A Moment of Reflection

I'm sitting here late on a Sunday night alone with my thoughts. You see, a friend from my college days passed away in a tragic hiking accident a couple days ago. Jeff was a great guy. Funny. Reliable. Intelligent. And a quick draw with a witty comment. One thing you were sure of when you were around him: you were going to laugh. He was the kind of guy that anyone would be comfortable being around. (If you'd like to get to know a little of Jeff, he's got some awesome thoughts in his blog.)

We weren't best friends, and we didn't keep in touch after our days at VFCC, but I find the news of the last couple days particularly heart-wrenching. I mean, certainly, and foremost in my mind, my prayers go out to his family. I can't imagine the pain of their loss. But so many other things have crossed my mind in the last 36 hours as well.

More than any other thought, and as is often the case in situations like this: "Why?" Such a small word with such far reaching implications. The problem is that I have no answer. And I never will. There is nothing I could say that would ever be good enough to give reason to the unimaginable. So I say nothing. It's not hopelessness, I know Jeff is celebrating with Jesus tonight. I know he is infinitely happier than I can even imagine. But somehow, though I hope, it does little to comfort the immediate pain of loss.

And it makes me think about those I'm much closer to. Do I appreciate them? Do they know how much I love them? Would I have regrets?

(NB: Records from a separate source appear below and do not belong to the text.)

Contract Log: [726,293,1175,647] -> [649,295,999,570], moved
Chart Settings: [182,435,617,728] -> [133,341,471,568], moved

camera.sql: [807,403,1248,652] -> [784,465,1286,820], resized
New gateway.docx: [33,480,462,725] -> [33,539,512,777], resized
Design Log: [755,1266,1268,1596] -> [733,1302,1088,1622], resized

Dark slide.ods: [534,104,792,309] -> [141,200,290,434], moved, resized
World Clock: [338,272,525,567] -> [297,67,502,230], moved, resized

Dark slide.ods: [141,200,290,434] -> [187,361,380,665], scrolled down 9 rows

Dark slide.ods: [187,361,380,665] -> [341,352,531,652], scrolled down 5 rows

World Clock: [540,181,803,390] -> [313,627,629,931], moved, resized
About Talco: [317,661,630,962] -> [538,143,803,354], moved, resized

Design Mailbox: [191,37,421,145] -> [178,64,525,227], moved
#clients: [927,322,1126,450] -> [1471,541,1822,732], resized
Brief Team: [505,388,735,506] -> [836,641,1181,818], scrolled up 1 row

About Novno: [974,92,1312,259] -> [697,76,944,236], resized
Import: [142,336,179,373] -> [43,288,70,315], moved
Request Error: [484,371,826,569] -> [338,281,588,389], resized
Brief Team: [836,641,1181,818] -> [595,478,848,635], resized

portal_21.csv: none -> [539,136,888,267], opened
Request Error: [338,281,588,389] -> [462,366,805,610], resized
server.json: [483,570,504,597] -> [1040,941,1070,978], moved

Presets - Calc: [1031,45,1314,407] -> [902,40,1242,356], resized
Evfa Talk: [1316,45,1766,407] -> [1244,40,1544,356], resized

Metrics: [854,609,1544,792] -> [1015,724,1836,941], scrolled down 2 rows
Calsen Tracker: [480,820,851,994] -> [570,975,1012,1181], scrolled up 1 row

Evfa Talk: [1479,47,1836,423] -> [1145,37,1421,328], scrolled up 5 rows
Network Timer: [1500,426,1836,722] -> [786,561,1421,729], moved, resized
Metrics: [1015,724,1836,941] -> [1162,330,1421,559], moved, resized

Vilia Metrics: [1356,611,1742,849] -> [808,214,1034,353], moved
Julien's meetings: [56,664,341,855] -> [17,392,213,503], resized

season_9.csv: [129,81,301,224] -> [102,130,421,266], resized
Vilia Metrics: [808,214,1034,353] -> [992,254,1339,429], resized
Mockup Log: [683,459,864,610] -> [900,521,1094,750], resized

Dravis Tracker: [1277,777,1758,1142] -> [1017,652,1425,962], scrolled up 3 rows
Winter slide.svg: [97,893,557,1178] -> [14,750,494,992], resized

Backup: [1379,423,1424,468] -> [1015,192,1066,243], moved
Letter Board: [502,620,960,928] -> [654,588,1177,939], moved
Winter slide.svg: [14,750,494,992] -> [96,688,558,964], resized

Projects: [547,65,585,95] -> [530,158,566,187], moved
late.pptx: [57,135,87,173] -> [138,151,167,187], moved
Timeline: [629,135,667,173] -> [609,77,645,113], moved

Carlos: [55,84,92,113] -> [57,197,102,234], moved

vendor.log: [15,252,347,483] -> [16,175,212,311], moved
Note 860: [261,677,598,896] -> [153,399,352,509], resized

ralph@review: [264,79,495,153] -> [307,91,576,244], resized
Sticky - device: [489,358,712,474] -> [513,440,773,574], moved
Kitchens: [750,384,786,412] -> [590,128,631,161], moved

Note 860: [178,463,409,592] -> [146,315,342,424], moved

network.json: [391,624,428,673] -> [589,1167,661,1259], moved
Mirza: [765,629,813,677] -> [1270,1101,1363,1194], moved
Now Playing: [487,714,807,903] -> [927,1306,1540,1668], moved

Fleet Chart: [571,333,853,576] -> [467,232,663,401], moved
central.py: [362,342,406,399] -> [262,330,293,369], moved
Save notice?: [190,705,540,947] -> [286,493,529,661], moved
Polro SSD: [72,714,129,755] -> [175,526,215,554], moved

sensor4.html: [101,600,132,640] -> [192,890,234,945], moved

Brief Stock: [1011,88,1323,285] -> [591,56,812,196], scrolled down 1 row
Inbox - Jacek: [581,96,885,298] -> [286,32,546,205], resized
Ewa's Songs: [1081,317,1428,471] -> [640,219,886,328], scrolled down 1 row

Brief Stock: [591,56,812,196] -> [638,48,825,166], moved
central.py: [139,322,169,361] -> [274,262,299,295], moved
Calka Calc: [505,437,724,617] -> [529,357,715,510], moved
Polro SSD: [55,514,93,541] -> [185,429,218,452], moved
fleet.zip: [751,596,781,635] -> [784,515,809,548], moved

I'm seeing all of the pictures of family in my house as if it were the first time I've looked at them. The sign above the archway to the hall that reads "Count Your Blessings". In the quietness of this hour, I miss the sounds of my children laughing and screaming and playing. Am I a good father? Will they be okay if something happened to me? Am I living my life so they see Jesus in me? God, I hope so. Please let it be. Help me.

The best I can do in moments like this is to cling to my faith and the hope I have in Christ. Some would say I'm a fool, that events like this make me crazy for believing in God at all. The fact is, it's that very belief that keeps me from going crazy. Without the knowledge that God has my life and my future and those of my loved ones, in His hands, regardless of what happens, I WOULD lose my mind. I would drown in the hopelessness of it all. But my hope and my strength are in the Lord. This life is not a mystery to Him. He's bigger than my grief. And His plan doesn't end when we draw our last breath.

"Jesus said..."I am the resurrection and the life. He who believes in me will live, even though he dies; and whoever lives and believes in me will never die."" - John 11-25-26
"Do not let your hearts be troubled. Trust in God; trust also in me. In my Father's house are many rooms; if it were not so I would have told you. I am going there to prepare a place for you. And if I go and prepare a place for you, I will come back and take you to be with me that you may be where I am." - John 14:1-3

Jeff, you will be missed. The outpouring of love I've seen online alone is a testimony to your life. We're all better for having known you! You are loved here, and now you know the infinite love of your Creator perfectly. See you soon buddy.